Oracle Cloud (OCI) is a platform by Oracle that provides cloud services like computing, storage, databases, networking, and AI tools. It helps businesses run apps, store data, and manage IT systems online instead of on physical servers.

• Known for powerful database services (like Autonomous Database).

• Offers compute, storage, networking, and security tools.

• Supports multi-cloud use (works with Azure, etc.).
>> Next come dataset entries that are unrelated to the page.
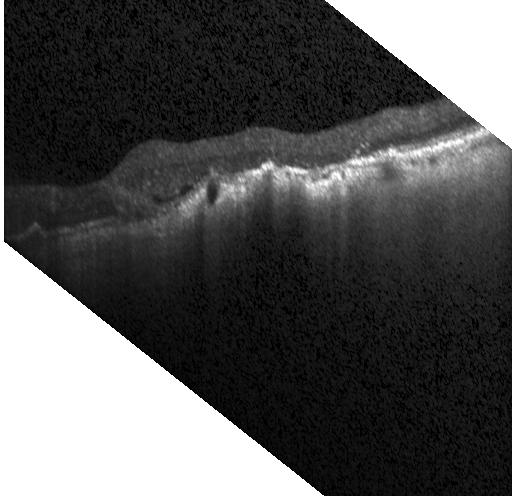 OCT line scan — Macular OCT: a choroidal neovascular membrane.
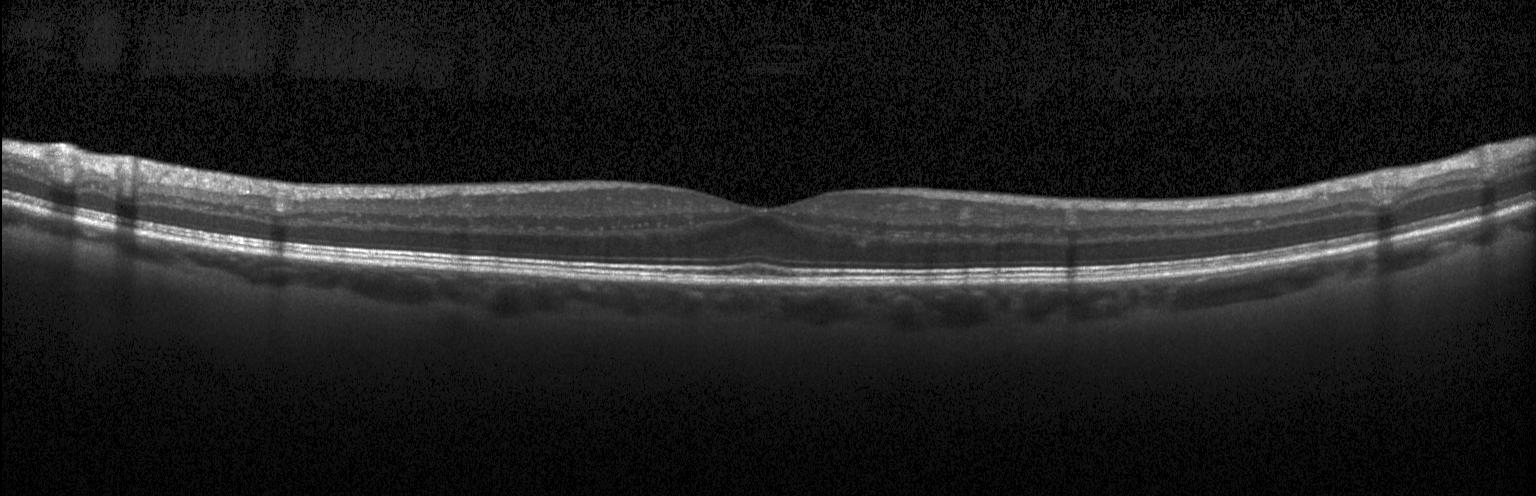
OCT line scan. No choroidal neovascularization, no diabetic macular edema, and no drusen.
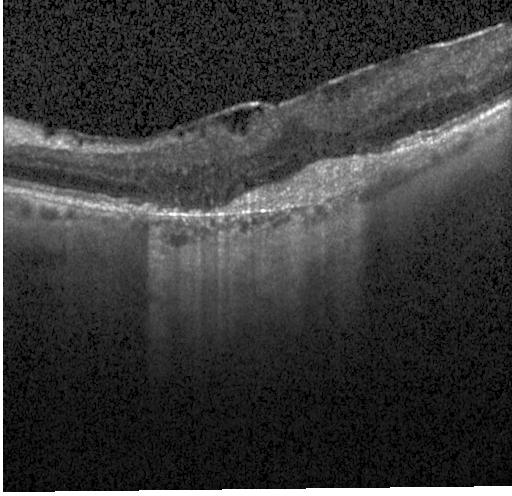

SD-OCT; optical coherence tomography B-scan.
Diagnosis: a choroidal neovascular membrane.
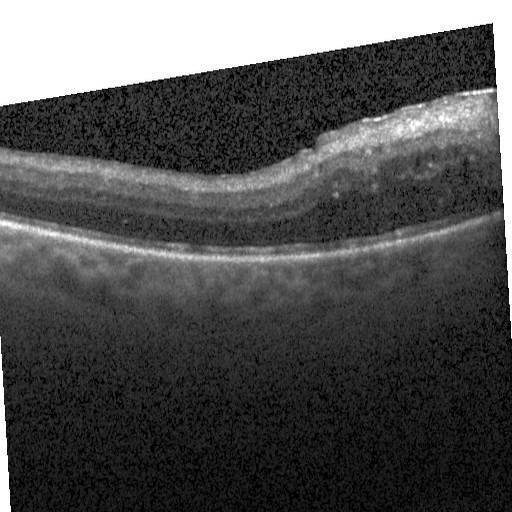
Heidelberg Spectralis. Through the macula. Optical coherence tomography scan — Diagnosis: DME.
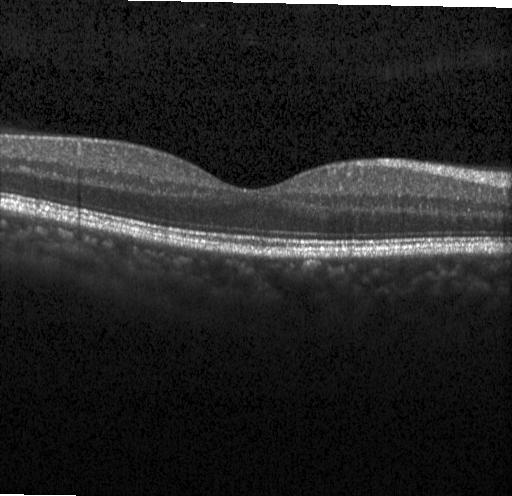 The scan shows no CNV, no DME, and no drusen.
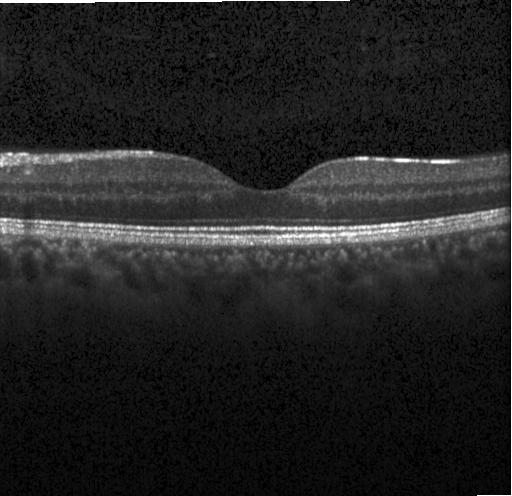 Heidelberg Spectralis · OCT line scan — The scan shows neither CNV, DME, nor drusen.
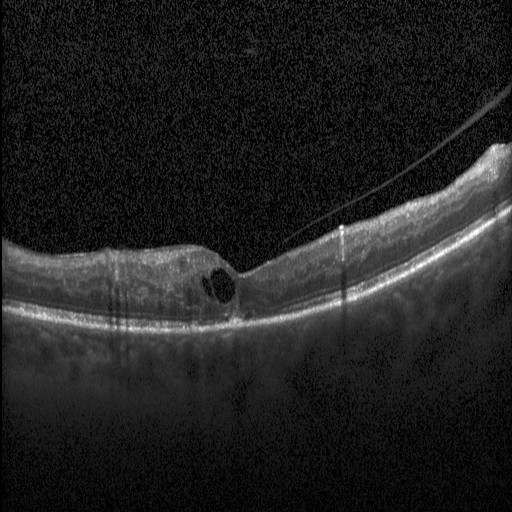
OCT scan showing diabetic macular edema (DME).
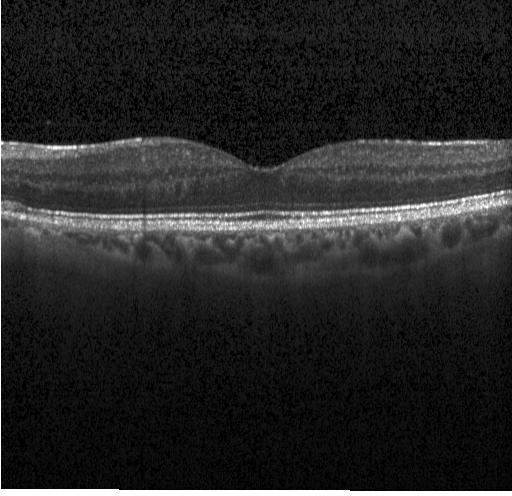 Impression: no evidence of CNV, DME, or drusen.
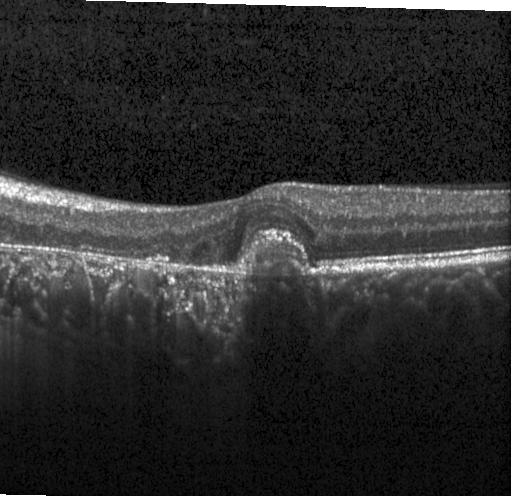

Instrument: Heidelberg Spectralis. Spectral-domain optical coherence tomography. Optical coherence tomography B-scan.
Impression: CNV.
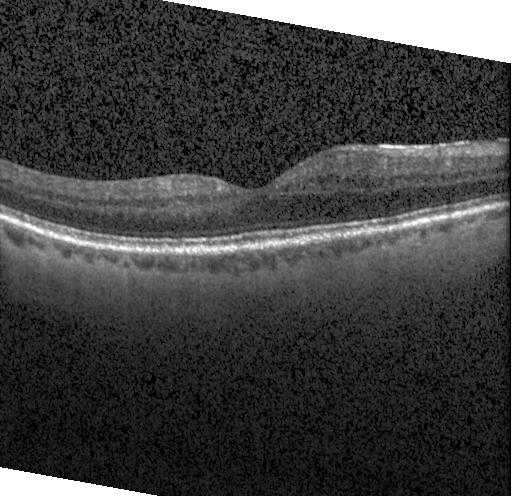

Horizontal scan through the fovea. Optical coherence tomography scan. Instrument: Heidelberg Spectralis — No evidence of choroidal neovascularization, diabetic macular edema, or drusen.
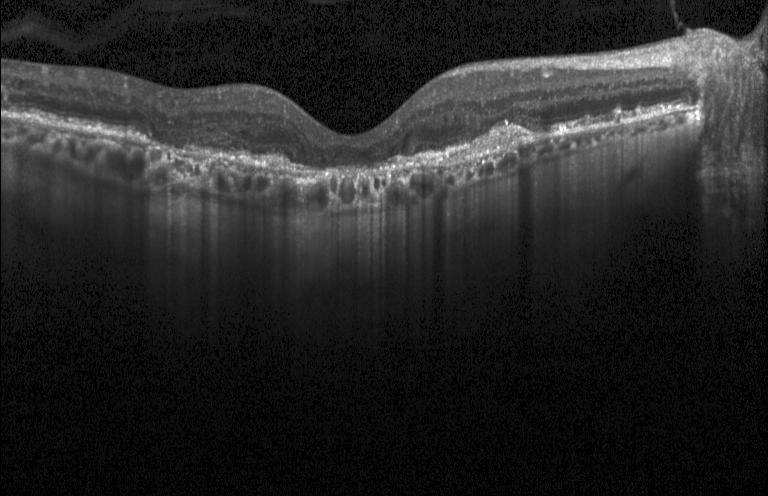 Instrument: Heidelberg Spectralis · spectral-domain OCT · optical coherence tomography B-scan
Diagnosis: choroidal neovascularization.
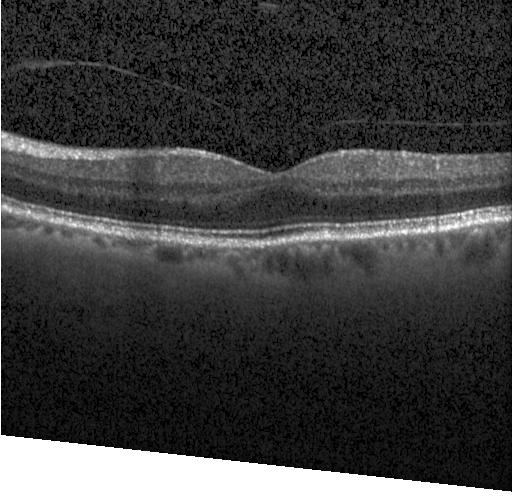 Finding: neither choroidal neovascularization, diabetic macular edema, nor drusen.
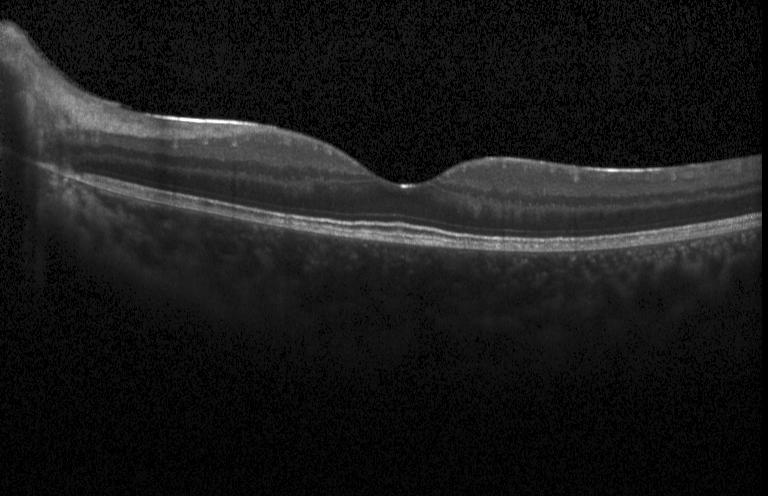

Spectral-domain OCT B-scan: neither choroidal neovascularization, diabetic macular edema, nor drusen.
• Has free tier and pay-as-you-go pricing.

Package
Requirements

Oracle Cloud requirements vary based on specific services, covering general account setup, Identity and Access Management (IAM), networking, and hardware needs. General prerequisites include a unique email, contact information, payment verification, and specifying tenancy details and an administrator.

FAQS

What is Oracle Cloud Infrastructure Compute?
Oracle Could Infrastructure Compute is a web service that provides bare metal and virtual machine (VM) compute capacity that delivers performance, flexibility, and control without compromise. It's powered by Oracle’s next generation internet-scale infrastructure service and is designed to help modern enterprises do more while paying less when developing and running their most demanding applications and workloads in the cloud.

 

What can I do with Oracle Cloud Infrastructure Compute?
Compute enables you to provision compute capacity in minutes through an easy-to-use web console. The bare metal compute instance, once provisioned, provides you access to the host. This gives you the flexibility, control, and performance without compromise needed for your most demanding applications and workloads, all while paying only for what you use.

 

What are regions, availability domains, and fault domains?
Oracle Cloud Infrastructure is hosted in regions, each of which contain at least three availability domains. A region is simply a geographic area, such as “Germany” or “US West.” An availability domain is an isolated, fault-tolerant set of resources consisting of at least one data center. Availability domains don't share infrastructure such as a building, power, or cooling. A failure in one availability domain is unlikely to impact the availability of other availability domains.
A fault domain is a grouping of hardware and infrastructure within an availability domain. Fault domains let you distribute your instances so they're not on the same physical hardware within a single availability domain, thereby introducing another layer of fault tolerance. Each availability domain contains three fault domains. A hardware failure or maintenance on Compute hardware that affects one fault domain doesn't affect instances in other fault domains.

 

How long does it take to create an instance?
Compute instances, regardless of shape or size, launch within minutes from the time that you provision them from the Oracle Cloud Infrastructure Console or issue the LaunchInstanceRequest API command.

 

How do I access my instance after it has launched?
You can remotely connect to your instance by using the industry standard secure shell (SSH) protocol with a public-private key pair for authentication for Linux instances. For Windows instances, you can use the Remote Desktop Protocol (RDP) client with a username and password.

 

Can I configure a custom startup script to execute when my instance starts?
Yes. You can run a custom startup script as part of the provisioning workflow by including it in the user_data key/value pair of the metadata attribute in the LaunchInstanceDetails object.